ST. PAUL —
In Prouty's native Massachusetts, where he grew up in the working-class community of Braintree and attended Northeastern University, his father, Kenneth Prouty, declared he was "very proud of my son.''
"Everything he said pretty much rings true,'' the senior Prouty said in a brief telephone interview. "Mitt Romney made his bed. It wasn't really Scott doing it; it was Mitt Romney doing it. It kind of showed his true colors.''
He said his son "was kind of sticking up for the American public as far as I'm concerned. The average person who couldn't be there to hear what was going on.''
At the time, Romney's remarks — made at a May 17 fundraiser in Boca Raton, Fla., at the home of private-equity manager Marc Leder — riveted the political world.
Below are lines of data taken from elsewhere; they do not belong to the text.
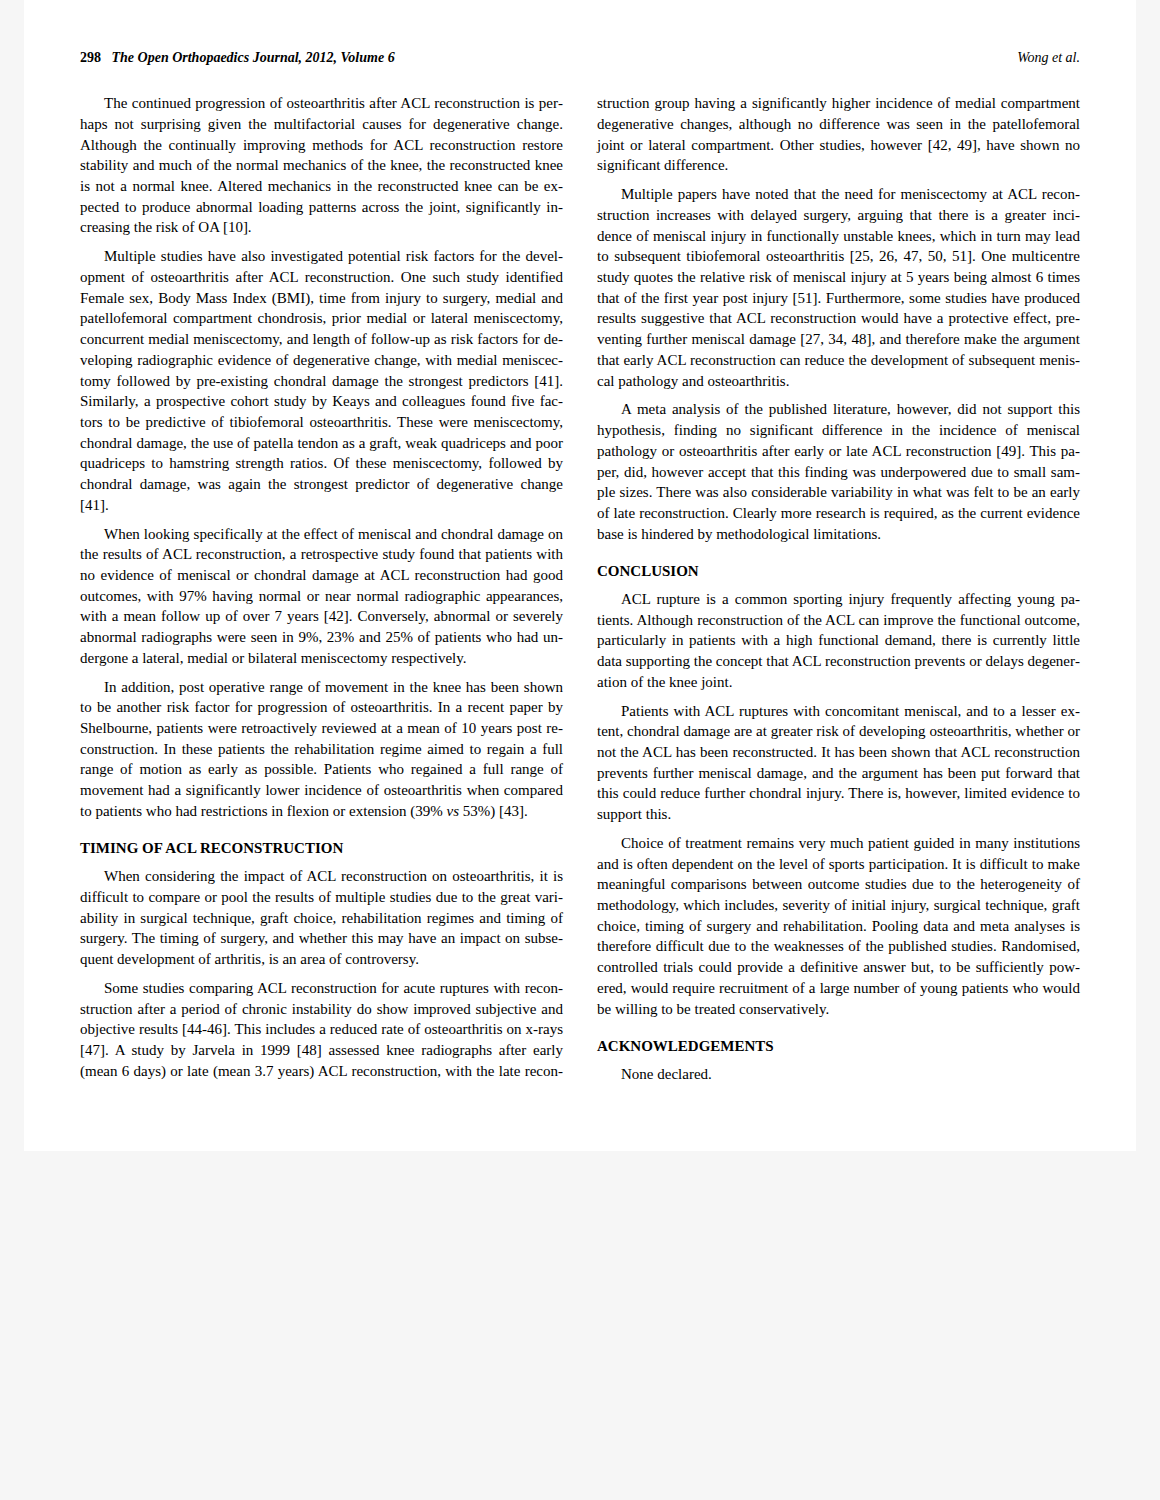298 The Open Orthopaedics Journal, 2012, Volume 6
Wong et al.
The continued progression of osteoarthritis after ACL reconstruction is perhaps not surprising given the multifactorial causes for degenerative change. Although the continually improving methods for ACL reconstruction restore stability and much of the normal mechanics of the knee, the reconstructed knee is not a normal knee. Altered mechanics in the reconstructed knee can be expected to produce abnormal loading patterns across the joint, significantly increasing the risk of OA [10].
Multiple studies have also investigated potential risk factors for the development of osteoarthritis after ACL reconstruction. One such study identified Female sex, Body Mass Index (BMI), time from injury to surgery, medial and patellofemoral compartment chondrosis, prior medial or lateral meniscectomy, concurrent medial meniscectomy, and length of follow-up as risk factors for developing radiographic evidence of degenerative change, with medial meniscectomy followed by pre-existing chondral damage the strongest predictors [41]. Similarly, a prospective cohort study by Keays and colleagues found five factors to be predictive of tibiofemoral osteoarthritis. These were meniscectomy, chondral damage, the use of patella tendon as a graft, weak quadriceps and poor quadriceps to hamstring strength ratios. Of these meniscectomy, followed by chondral damage, was again the strongest predictor of degenerative change [41].
When looking specifically at the effect of meniscal and chondral damage on the results of ACL reconstruction, a retrospective study found that patients with no evidence of meniscal or chondral damage at ACL reconstruction had good outcomes, with 97% having normal or near normal radiographic appearances, with a mean follow up of over 7 years [42]. Conversely, abnormal or severely abnormal radiographs were seen in 9%, 23% and 25% of patients who had undergone a lateral, medial or bilateral meniscectomy respectively.
In addition, post operative range of movement in the knee has been shown to be another risk factor for progression of osteoarthritis. In a recent paper by Shelbourne, patients were retroactively reviewed at a mean of 10 years post reconstruction. In these patients the rehabilitation regime aimed to regain a full range of motion as early as possible. Patients who regained a full range of movement had a significantly lower incidence of osteoarthritis when compared to patients who had restrictions in flexion or extension (39% vs 53%) [43].
Timing of ACL Reconstruction
When considering the impact of ACL reconstruction on osteoarthritis, it is difficult to compare or pool the results of multiple studies due to the great variability in surgical technique, graft choice, rehabilitation regimes and timing of surgery. The timing of surgery, and whether this may have an impact on subsequent development of arthritis, is an area of controversy.
Some studies comparing ACL reconstruction for acute ruptures with reconstruction after a period of chronic instability do show improved subjective and objective results [44-46]. This includes a reduced rate of osteoarthritis on x-rays [47]. A study by Jarvela in 1999 [48] assessed knee radiographs after early (mean 6 days) or late (mean 3.7 years) ACL reconstruction, with the late reconstruction group having a significantly higher incidence of medial compartment degenerative changes, although no difference was seen in the patellofemoral joint or lateral compartment. Other studies, however [42, 49], have shown no significant difference.
Multiple papers have noted that the need for meniscectomy at ACL reconstruction increases with delayed surgery, arguing that there is a greater incidence of meniscal injury in functionally unstable knees, which in turn may lead to subsequent tibiofemoral osteoarthritis [25, 26, 47, 50, 51]. One multicentre study quotes the relative risk of meniscal injury at 5 years being almost 6 times that of the first year post injury [51]. Furthermore, some studies have produced results suggestive that ACL reconstruction would have a protective effect, preventing further meniscal damage [27, 34, 48], and therefore make the argument that early ACL reconstruction can reduce the development of subsequent meniscal pathology and osteoarthritis.
A meta analysis of the published literature, however, did not support this hypothesis, finding no significant difference in the incidence of meniscal pathology or osteoarthritis after early or late ACL reconstruction [49]. This paper, did, however accept that this finding was underpowered due to small sample sizes. There was also considerable variability in what was felt to be an early of late reconstruction. Clearly more research is required, as the current evidence base is hindered by methodological limitations.
Conclusion
ACL rupture is a common sporting injury frequently affecting young patients. Although reconstruction of the ACL can improve the functional outcome, particularly in patients with a high functional demand, there is currently little data supporting the concept that ACL reconstruction prevents or delays degeneration of the knee joint.
Patients with ACL ruptures with concomitant meniscal, and to a lesser extent, chondral damage are at greater risk of developing osteoarthritis, whether or not the ACL has been reconstructed. It has been shown that ACL reconstruction prevents further meniscal damage, and the argument has been put forward that this could reduce further chondral injury. There is, however, limited evidence to support this.
Choice of treatment remains very much patient guided in many institutions and is often dependent on the level of sports participation. It is difficult to make meaningful comparisons between outcome studies due to the heterogeneity of methodology, which includes, severity of initial injury, surgical technique, graft choice, timing of surgery and rehabilitation. Pooling data and meta analyses is therefore difficult due to the weaknesses of the published studies. Randomised, controlled trials could provide a definitive answer but, to be sufficiently powered, would require recruitment of a large number of young patients who would be willing to be treated conservatively.
Acknowledgements
None declared.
Obama backers will vote for the president "no matter what,'' the Republican candidate said in a video that Prouty leaked to Mother Jones magazine's Washington bureau chief David Corn, adding that he does not "worry about those people."
In a recent interview with "Fox News Sunday's" Chris Wallace, the former Massachusetts governor admitted that the comments' damage was severe. "That hurt. There's no question that hurt and did real damage to my campaign," Romney said.
But on Thursday, Prouty's unveiling landed with a collective thud for a Republican Party and conservative movement that seems to want to move beyond the man who lost what many considered a winnable election. Former Romney campaign staffers declined to comment, as did others in the Republican Party.
Ironically, it was Romney's recent emergence from his self-seclusion after the election — he is also scheduled to speak Friday at the CPAC convention of conservative activists — that Prouty indicated was what motivated him to finally come forward.